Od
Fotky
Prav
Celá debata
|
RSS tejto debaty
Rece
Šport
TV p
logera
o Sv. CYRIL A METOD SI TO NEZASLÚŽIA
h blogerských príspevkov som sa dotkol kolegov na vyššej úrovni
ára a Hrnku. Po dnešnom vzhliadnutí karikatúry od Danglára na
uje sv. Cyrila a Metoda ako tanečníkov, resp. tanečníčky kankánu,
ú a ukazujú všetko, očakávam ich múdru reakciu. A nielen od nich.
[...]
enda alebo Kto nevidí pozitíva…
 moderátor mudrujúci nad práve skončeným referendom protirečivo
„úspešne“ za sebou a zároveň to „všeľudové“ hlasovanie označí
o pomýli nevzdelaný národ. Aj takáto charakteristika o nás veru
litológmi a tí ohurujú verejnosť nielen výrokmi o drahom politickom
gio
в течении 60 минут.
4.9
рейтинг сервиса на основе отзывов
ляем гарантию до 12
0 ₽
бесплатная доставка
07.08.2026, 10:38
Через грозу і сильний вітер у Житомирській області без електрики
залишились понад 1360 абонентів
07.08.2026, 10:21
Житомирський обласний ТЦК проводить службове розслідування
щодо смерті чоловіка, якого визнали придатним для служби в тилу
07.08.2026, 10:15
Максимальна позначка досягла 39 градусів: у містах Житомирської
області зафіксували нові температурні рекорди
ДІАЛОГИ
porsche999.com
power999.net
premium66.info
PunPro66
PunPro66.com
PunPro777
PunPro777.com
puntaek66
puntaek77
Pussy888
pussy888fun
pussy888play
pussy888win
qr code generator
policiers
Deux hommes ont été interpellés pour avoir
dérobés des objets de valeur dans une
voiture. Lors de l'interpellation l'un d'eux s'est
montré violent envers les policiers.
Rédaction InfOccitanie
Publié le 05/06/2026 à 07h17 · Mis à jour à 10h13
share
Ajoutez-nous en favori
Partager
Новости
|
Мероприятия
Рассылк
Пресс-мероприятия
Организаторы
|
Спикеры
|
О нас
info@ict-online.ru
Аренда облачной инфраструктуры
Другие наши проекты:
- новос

==*==

> Task to complete:
Reproduce the material above in full, word for word.

> The completed task:
Od
Fotky
Prav
Celá debata
|
RSS tejto debaty
Rece
Šport
TV p
logera
o Sv. CYRIL A METOD SI TO NEZASLÚŽIA
h blogerských príspevkov som sa dotkol kolegov na vyššej úrovni
ára a Hrnku. Po dnešnom vzhliadnutí karikatúry od Danglára na
uje sv. Cyrila a Metoda ako tanečníkov, resp. tanečníčky kankánu,
ú a ukazujú všetko, očakávam ich múdru reakciu. A nielen od nich.
[...]
enda alebo Kto nevidí pozitíva…
 moderátor mudrujúci nad práve skončeným referendom protirečivo
„úspešne“ za sebou a zároveň to „všeľudové“ hlasovanie označí
o pomýli nevzdelaný národ. Aj takáto charakteristika o nás veru
litológmi a tí ohurujú verejnosť nielen výrokmi o drahom politickom
gio
в течении 60 минут.
4.9
рейтинг сервиса на основе отзывов
ляем гарантию до 12
0 ₽
бесплатная доставка
07.08.2026, 10:38
Через грозу і сильний вітер у Житомирській області без електрики
залишились понад 1360 абонентів
07.08.2026, 10:21
Житомирський обласний ТЦК проводить службове розслідування
щодо смерті чоловіка, якого визнали придатним для служби в тилу
07.08.2026, 10:15
Максимальна позначка досягла 39 градусів: у містах Житомирської
області зафіксували нові температурні рекорди
ДІАЛОГИ
porsche999.com
power999.net
premium66.info
PunPro66
PunPro66.com
PunPro777
PunPro777.com
puntaek66
puntaek77
Pussy888
pussy888fun
pussy888play
pussy888win
qr code generator
policiers
Deux hommes ont été interpellés pour avoir
dérobés des objets de valeur dans une
voiture. Lors de l'interpellation l'un d'eux s'est
montré violent envers les policiers.
Rédaction InfOccitanie
Publié le 05/06/2026 à 07h17 · Mis à jour à 10h13
share
Ajoutez-nous en favori
Partager
Новости
|
Мероприятия
Рассылк
Пресс-мероприятия
Организаторы
|
Спикеры
|
О нас
info@ict-online.ru
Аренда облачной инфраструктуры
Другие наши проекты:
- новос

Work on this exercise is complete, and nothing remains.